2020 yılı heyecanla karşılandı ve bir çok sürpriz durumu da beraberinde getirdi. Bir çoğumuzun hayatı boyunca deneyimlememiş olduğu süreçlerdeyiz. Bu dönemler de sona erecek , yepyeni gerçekliklere uyandığımız sabahlar gelecektir. Her şey geride kaldığında, geçip gittiğinde biz de etkilerini yanımızda taşımayabiliriz.
Belirsiz olan geleceğimizle yüzleşmek, aslında hep içinde olduğumuz sonsuz ihtimallerin gerçekliğini kavramak bizi kaygılandırabilir.Her şey devam ederken biz de negatif duygu ve hisler içine düşebiliriz. Stresi, kaygıyı deneyimlediğimiz ilk anda bedenimizde bizim istemli olarak kontrol edemediğimiz bir tepkiler zinciri başlar. En başta farkına varmayabiliriz. Herkeste farklı yanıtlar ortaya çıkabilir ama eninde sonunda hissettiğimiz her duruma beynimiz aracılığı ile fiziksel tepkiler oluştururuz. Yani bir konuda kaygı, stres deneyimlediğimizde bu durum bize beden ağrısı olarak geri dönebilir. Bu mekanizma karışık olmakla birlikte gerçektir.
Bu süreçte kendimizi sağlıklı tutmak bizim kendimize karşı görevimizdir. Bu yüzden bir çok şeye dikkat ettiğimiz gibi stresin fiziksel etkilerini de yönetebiliriz. Böylece ilerleyen dönemlerde stresin zararlarını ağrı ve hareket kısıtlılığı olarak çekmemiş oluruz.

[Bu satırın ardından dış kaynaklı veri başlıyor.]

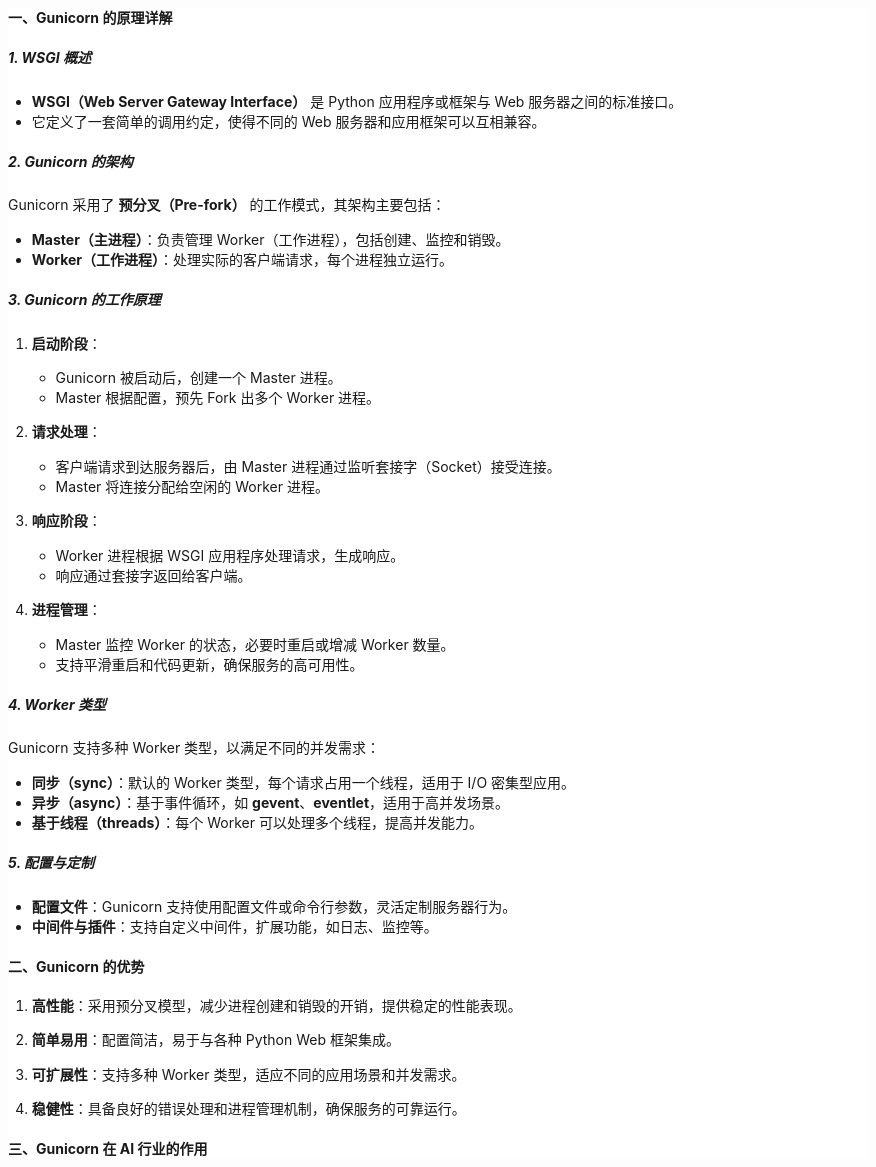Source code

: #### 一、Gunicorn 的原理详解

##### 1\. WSGI 概述

*   **WSGI（Web Server Gateway Interface）** 是 Python 应用程序或框架与 Web 服务器之间的标准接口。
*   它定义了一套简单的调用约定，使得不同的 Web 服务器和应用框架可以互相兼容。

##### 2\. Gunicorn 的架构

Gunicorn 采用了 **预分叉（Pre-fork）** 的工作模式，其架构主要包括：

*   **Master（主进程）**：负责管理 Worker（工作进程），包括创建、监控和销毁。
*   **Worker（工作进程）**：处理实际的客户端请求，每个进程独立运行。

##### 3\. Gunicorn 的工作原理

1.  **启动阶段**：
    
    *   Gunicorn 被启动后，创建一个 Master 进程。
    *   Master 根据配置，预先 Fork 出多个 Worker 进程。
2.  **请求处理**：
    
    *   客户端请求到达服务器后，由 Master 进程通过监听套接字（Socket）接受连接。
    *   Master 将连接分配给空闲的 Worker 进程。
3.  **响应阶段**：
    
    *   Worker 进程根据 WSGI 应用程序处理请求，生成响应。
    *   响应通过套接字返回给客户端。
4.  **进程管理**：
    
    *   Master 监控 Worker 的状态，必要时重启或增减 Worker 数量。
    *   支持平滑重启和代码更新，确保服务的高可用性。

##### 4\. Worker 类型

Gunicorn 支持多种 Worker 类型，以满足不同的并发需求：

*   **同步（sync）**：默认的 Worker 类型，每个请求占用一个线程，适用于 I/O 密集型应用。
*   **异步（async）**：基于事件循环，如 **gevent**、**eventlet**，适用于高并发场景。
*   **基于线程（threads）**：每个 Worker 可以处理多个线程，提高并发能力。

##### 5\. 配置与定制

*   **配置文件**：Gunicorn 支持使用配置文件或命令行参数，灵活定制服务器行为。
*   **中间件与插件**：支持自定义中间件，扩展功能，如日志、监控等。

#### 二、Gunicorn 的优势

1.  **高性能**：采用预分叉模型，减少进程创建和销毁的开销，提供稳定的性能表现。
    
2.  **简单易用**：配置简洁，易于与各种 Python Web 框架集成。
    
3.  **可扩展性**：支持多种 Worker 类型，适应不同的应用场景和并发需求。
    
4.  **稳健性**：具备良好的错误处理和进程管理机制，确保服务的可靠运行。
    

#### 三、Gunicorn 在 AI 行业的作用
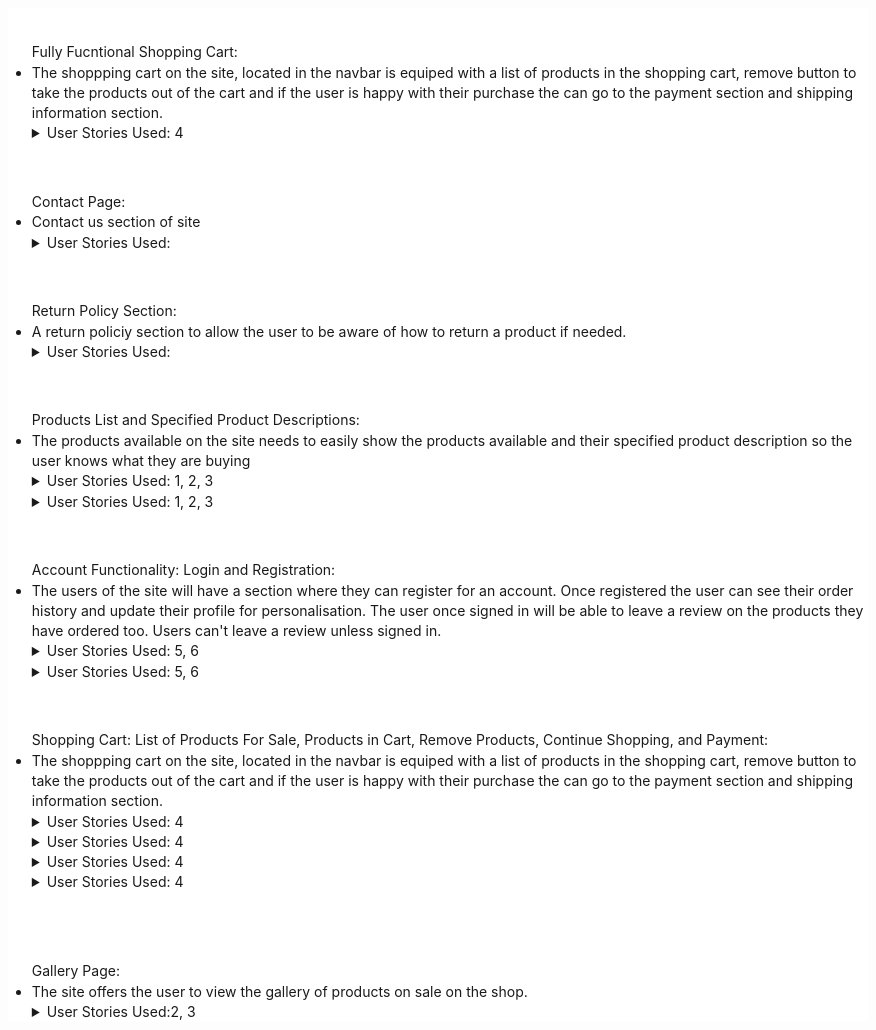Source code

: </br>
<ul>Fully Fucntional Shopping Cart:
<li> The shoppping cart on the site, located in the navbar is equiped with a list of products in the shopping cart, remove button to take the products out of the cart and if the user is happy with their purchase the can go to the payment section and shipping information section.</li>
<details><summary>User Stories Used: 4 </summary></details>
</ul>

</br>
<ul>Contact Page:
<li> Contact us section of site</li>
<details><summary>User Stories Used: </summary></details>
</ul>

</br>
<ul>Return Policy Section:
<li> A return policiy section to allow the user to be aware of how to return a product if needed.</li>
<details><summary>User Stories Used: </summary></details>
</ul>

</br>
<ul>Products List and Specified Product Descriptions:
<li> The products available on the site needs to easily show the products available and their specified product description so the user knows what they are buying</li>
<details><summary>User Stories Used: 1, 2, 3 </summary></details>
<details><summary>User Stories Used: 1, 2, 3 </summary></details>
</ul>

</br>
<ul>Account Functionality: Login and Registration:
<li> The users of the site will have a section where they can register for an account. Once registered the user can see their order history and update their profile for personalisation. The user once signed in will be able to leave a review on the products they have ordered too. Users can't leave a review unless signed in.</li>
<details><summary>User Stories Used: 5, 6</summary></details>
<details><summary>User Stories Used: 5, 6</summary></details>
</ul>

</br>
<ul>Shopping Cart: List of Products For Sale, Products in Cart, Remove Products, Continue Shopping, and Payment:
<li> The shoppping cart on the site, located in the navbar is equiped with a list of products in the shopping cart, remove button to take the products out of the cart and if the user is happy with their purchase the can go to the payment section and shipping information section.</li>
<details><summary>User Stories Used: 4 </summary></details>
<details><summary>User Stories Used: 4 </summary></details>
<details><summary>User Stories Used: 4 </summary></details>
<details><summary>User Stories Used: 4 </summary></details>
</ul>
<br>

</br>
<ul>Gallery Page:
<li> The site offers the user to view the gallery of products on sale on the shop.</li>
<details><summary>User Stories Used:2, 3 </summary></details>
</ul>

Evde kalmak, kısıtlı alanlarda zaman geçirmek bizi şu an zorlasa da ileri dönem sıkıntılarından kurtulmak için bu dönemi kaliteli yaşamamız önemlidir.
Bir fizyoterapist ve yoga eğitmeni olarak önerim ilk aşamada kaygılı durumun farkına varmak, bu durumun içine düşmek yerine gözlemlemek ve nefes kontrolünü sağlamak ve uzun dönem stres kontrolü için mutlaka ama mutlaka egzersiz yapmak, hareket halinde olmaktır. Bir çoğumuzun egzersiz alışkanlığı edinmemiş olduğu bir gerçek. Şu anda bu alışkanlığa gerçekten ihtiyacımız var. Artık olay zayıflamanın, formda olmanın da dışında zorluklarla baş edebilecek kadar güçlü olmak.
Zor zamanların etkilerinin üzerimize yapışmasına izin vermeyelim. Fark edelim ve mücadele edip kaygıyı daha da arttırmak yerine zorlukları dönüştürelim. Nereden başlasak kardır.